Abstract

Recent work using compound-specific stable isotopes of amino acids (CSI-AA) in proteinaceous deep-sea corals opens a new realm of high-fidelity reconstruction for biogeochemical and ecological changes in the ocean. However, underlying these CSI-AA paleoceanographic applications are a series of fundamental assumptions, which hold first that baseline-proxy AA isotope values fixed at the base of food webs represent integrated δ13C and δ15N values of primary production, and second they are unaltered during subsequent export and incorporation from particles into corals. We explored long-term δ13C and δ15N CSI-AA data on a sediment trap time series together with contemporaneous, geographically close deep-sea bamboo corals (Isidella sp.) in the California margin, directly testing these assumptions for the first time. Our data show that isotope values of essential (δ13CEAA) and source AAs (δ15NPhe) in sinking particles quantitatively track bulk δ13C and δ15N values of export production. These CSI-AA baseline proxies varied independently of carbon flux, trophic position (TPCSI-AA) and microbial alteration, suggesting that they were well preserved in the sinking particles consumed by corals.

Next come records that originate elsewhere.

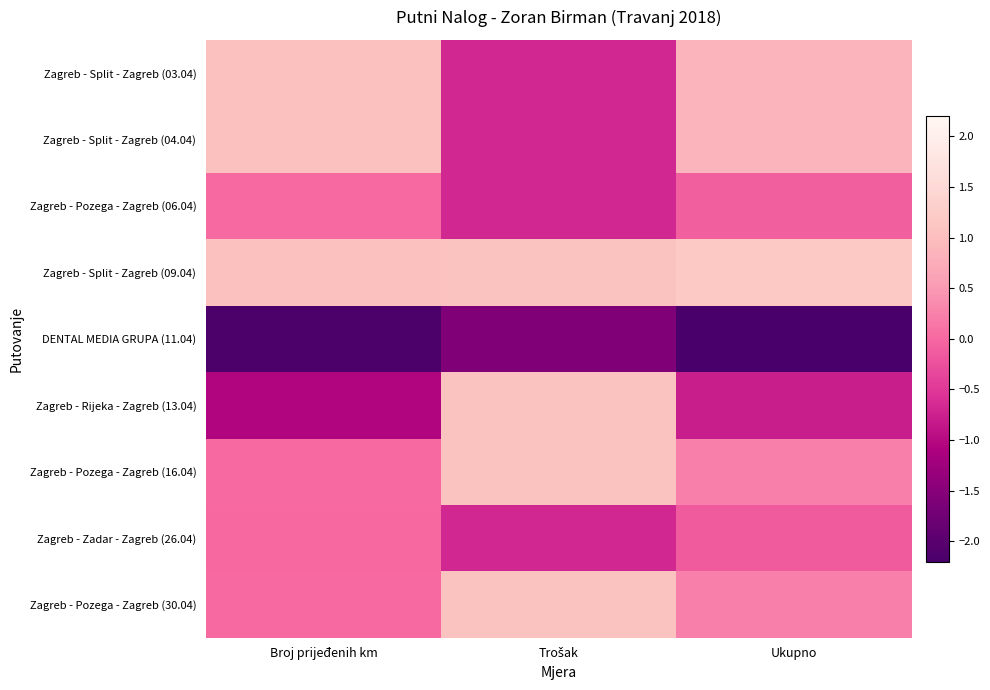

At which category is the sum across all series the highest?

Ukupno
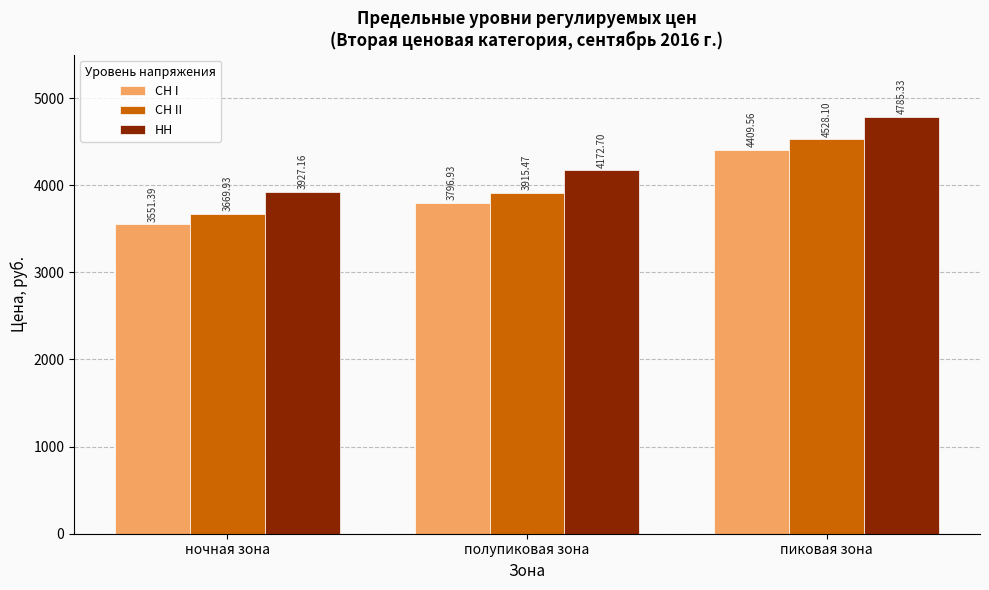

What is the label of the 2nd bar from the left?

полупиковая зона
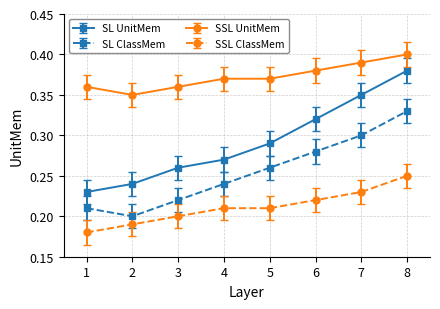

Which series has the largest total across all categories?

SSL UnitMem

Paired comparisons between sinking particles and corals revealed minor elevations of δ13CEAA (by ∼2‰) and δ15NPhe (by ∼1‰) in available coral specimens. We hypothesize that the difference in δ13CEAA is due to the geographic offset in δ13C values of primary production expected between the (more offshore) sediment trap site and (more onshore) coral specimens, whereas the δ15NPhe offset is likely related to expected minor trophic fractionation. Using empirical models derived from the sediment trap time series, we demonstrate for the first time that CSI-AA in proteinaceous deep-sea corals can reconstruct known bulk δ15N values of export production, source nitrogen δ15N values, and exported TPCSI-AA values with very good fidelity. Together, these findings represent a major advance in our understanding of AA isotope behavior in modern and paleoarchives, and can be used to underpin the rapidly evolving use of CSI-AA-based tools in multiple paleoceanographic studies and archives.